Research design and methods: Eighty-eight people aged 21-65 years, BMI 30-40 kg/m2, with IGT or diabetes known for <1 year, were randomized to gastric banding or metformin for 2 years. Hyperglycemic clamps (11.1 mmol/L) followed by arginine injection at maximally potentiating glycemia (>25 mmol/L) were performed at baseline, 12 months, and 24 months to measure steady-state C-peptide (SSCP) and acute C-peptide response to arginine at maximum glycemic potentiation (ACPRmax) and insulin sensitivity (M/I).

Results: At 24 months, the band group lost 10.7 kg; the metformin group lost 1.7 kg (P < 0.01). Insulin sensitivity increased 45% in the band group and 25% in the metformin group (P = 0.30 between groups). SSCP adjusted for insulin sensitivity fell slightly but not significantly in each group (P = 0.34 between groups). ACPRmax adjusted for insulin sensitivity fell significantly in the metformin group (P = 0.002) but not in the band group (P = 0.25 between groups). HbA1c fell at 12 and 24 months in the band group (P < 0.004) but only at 12 months (P < 0.01) in the metformin group (P > 0.14 between groups). Normoglycemia was present in 22% and 15% of band and metformin groups, respectively, at 24 months (P = 0.66 between groups).
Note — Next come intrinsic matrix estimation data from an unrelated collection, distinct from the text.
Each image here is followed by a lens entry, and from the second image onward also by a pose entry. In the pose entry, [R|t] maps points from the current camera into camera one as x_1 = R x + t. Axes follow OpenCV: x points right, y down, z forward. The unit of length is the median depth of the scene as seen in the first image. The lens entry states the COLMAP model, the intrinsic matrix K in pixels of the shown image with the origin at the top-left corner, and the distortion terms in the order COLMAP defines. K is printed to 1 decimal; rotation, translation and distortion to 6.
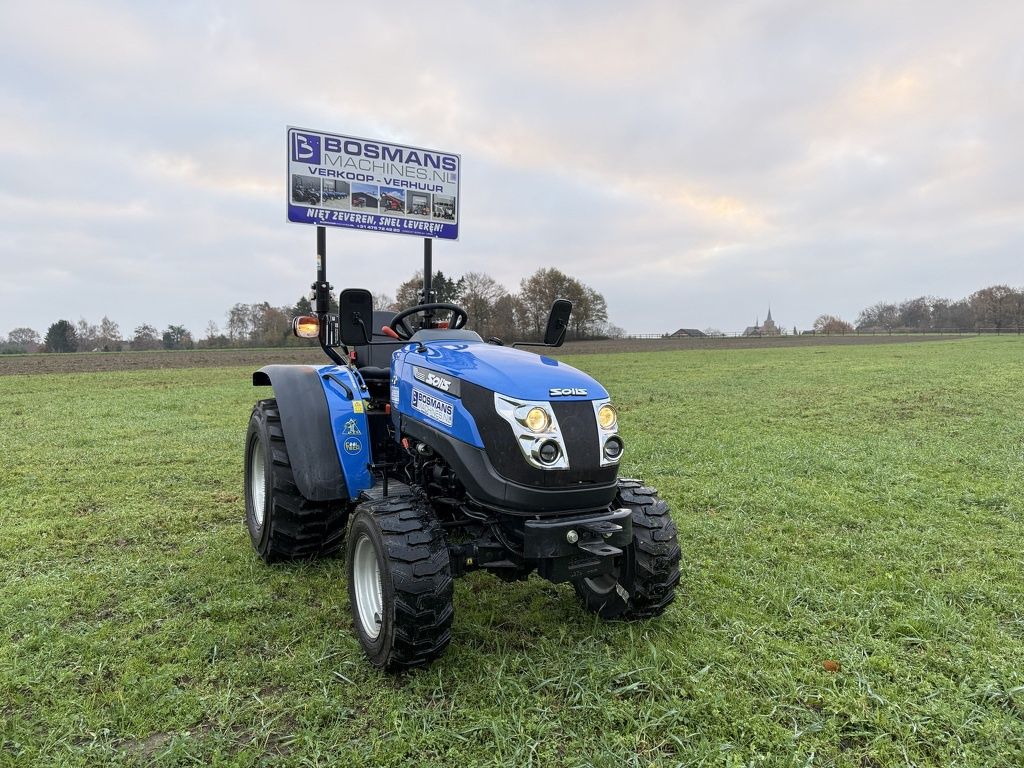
lens RADIAL K [[717.9, 0, 520.2], [0, 717.9, 395.1], [0, 0, 1]] dist [0.073001, -0.081095]
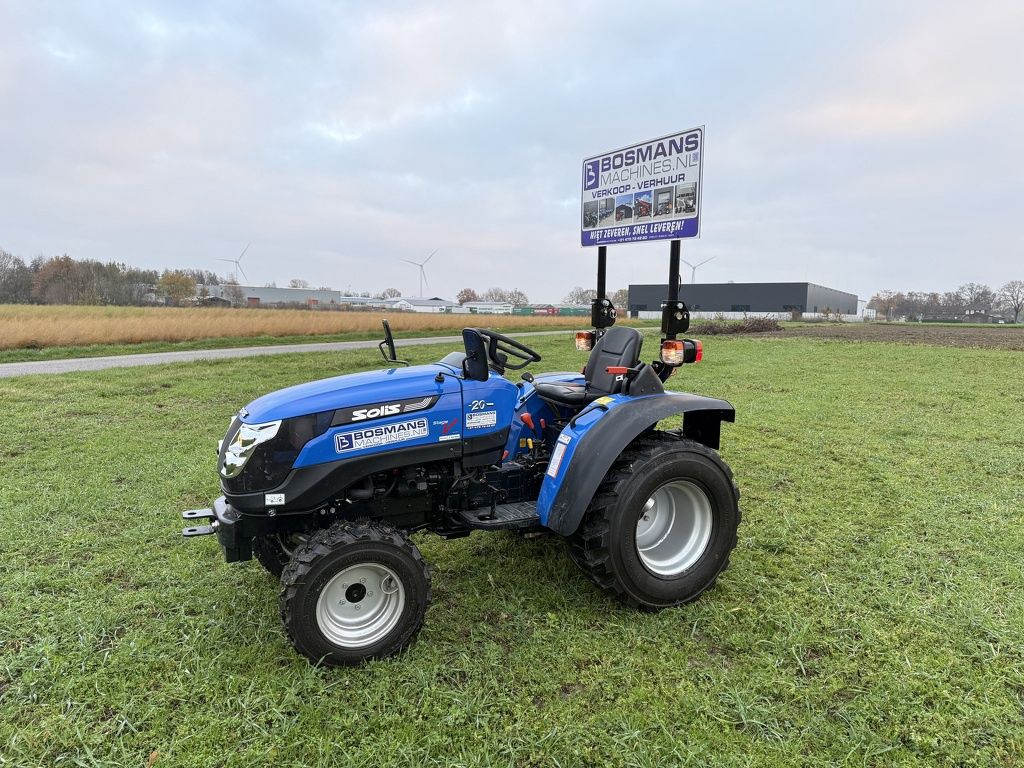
lens RADIAL K [[717.9, 0, 511.7], [0, 717.9, 385.5], [0, 0, 1]] dist [0.073001, -0.081095]
pose [[-0.026887, 0.109713, -0.993600, 0.772709], [-0.074894, 0.990944, 0.111447, -0.137523], [0.996829, 0.077411, -0.018427, 0.892305]]
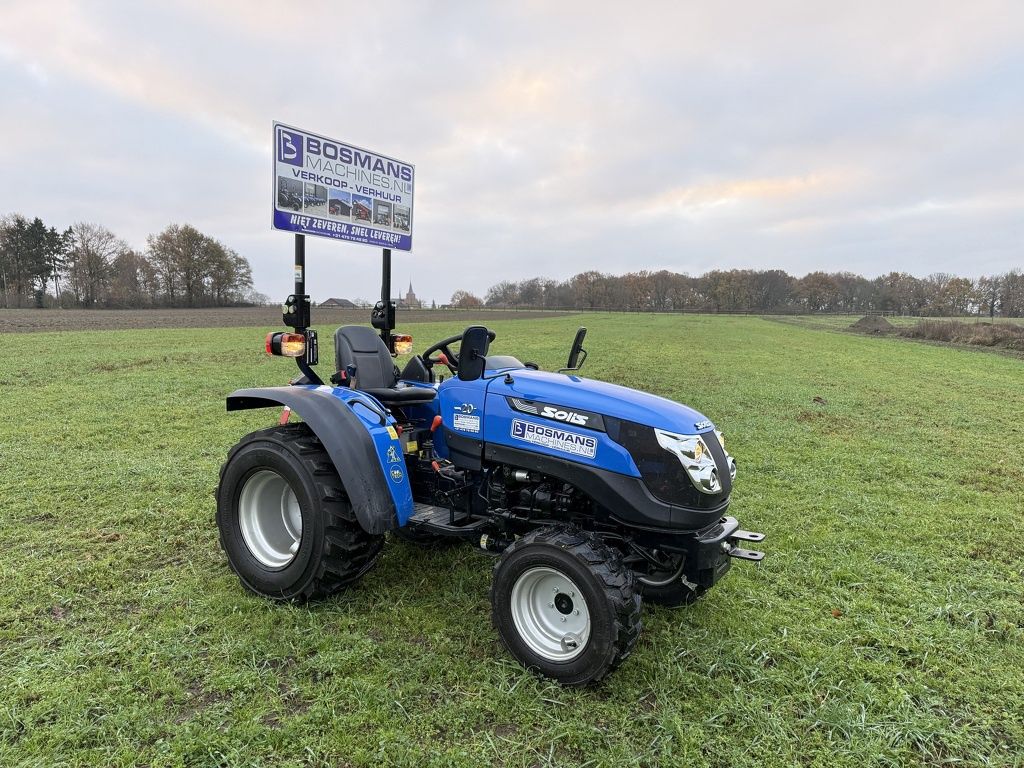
lens RADIAL K [[717.9, 0, 511.0], [0, 717.9, 395.9], [0, 0, 1]] dist [0.073001, -0.081095]
pose [[0.890732, -0.032440, 0.453370, -0.453636], [0.012280, 0.998803, 0.047342, -0.067409], [-0.454363, -0.036602, 0.890064, 0.053598]]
Conclusions: Gastric banding and metformin had similar effects to preserve β-cell function and stabilize or improve glycemia over a 2-year period in moderately obese adults with IGT or recently diagnosed, mild T2D.
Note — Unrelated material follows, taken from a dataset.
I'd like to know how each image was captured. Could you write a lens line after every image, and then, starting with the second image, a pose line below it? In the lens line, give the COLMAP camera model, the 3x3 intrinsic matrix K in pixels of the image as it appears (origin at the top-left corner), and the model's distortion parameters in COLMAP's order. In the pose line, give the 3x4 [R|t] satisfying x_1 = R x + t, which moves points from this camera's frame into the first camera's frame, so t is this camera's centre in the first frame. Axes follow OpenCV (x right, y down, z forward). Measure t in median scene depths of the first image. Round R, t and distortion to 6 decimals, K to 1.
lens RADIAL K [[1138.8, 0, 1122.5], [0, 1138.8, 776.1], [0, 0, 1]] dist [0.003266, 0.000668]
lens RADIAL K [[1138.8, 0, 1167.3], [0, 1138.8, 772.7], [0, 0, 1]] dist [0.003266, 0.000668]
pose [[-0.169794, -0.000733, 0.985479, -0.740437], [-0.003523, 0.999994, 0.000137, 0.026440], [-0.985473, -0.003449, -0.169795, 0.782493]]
Trial registration: ClinicalTrials.gov NCT01763346.

© 2018 by the American Diabetes Association.

Figures

Figure 1

Body weight (A), HbA1c (B), OGTT fasting (C), and 2-h (D) glucose concentrations over the course of the study in participants who were randomized to gastric banding (open circles, n = 36) or metformin (solid circles, n = 34) and who participated in 24-month glucose clamp studies. Metformin was withheld on the day of each visit. Asterisks denote within-group differences from baseline (*P < 0.05, **P < 0.01). P values listed as text in the top of each figure denote intergroup differences. Data are mean ± SE.

Figure 2

Relationship between insulin sensitivity (M/I) and each of the two coprimary outcomes from clamp studies: SSCP (A) and ACPRmax (B) in participants randomized to gastric banding (red circles) or metformin (green circles). “B,” “12,” and “24” denote data collected at baseline, 12 months, and 24 months on trial, respectively. The black line depicts the model fit of the data at baseline for all 70 participants, in the format y = xb *ea where “a” and “b” were the intercept and slope, respectively, for the linear model of log-transformed “y” (SSCP or ACPRmax) against log-transformed “x” (M/I). Changes that parallel the black line indicate stable β-cell compensation for insulin sensitivity. Changes downward compared with the slope of the black line indicate declining β-cell compensation; changes upward compared with that slope indicate increasing compensation. P values for changes from baseline within groups and for differences between groups appear in Table 2 and Results.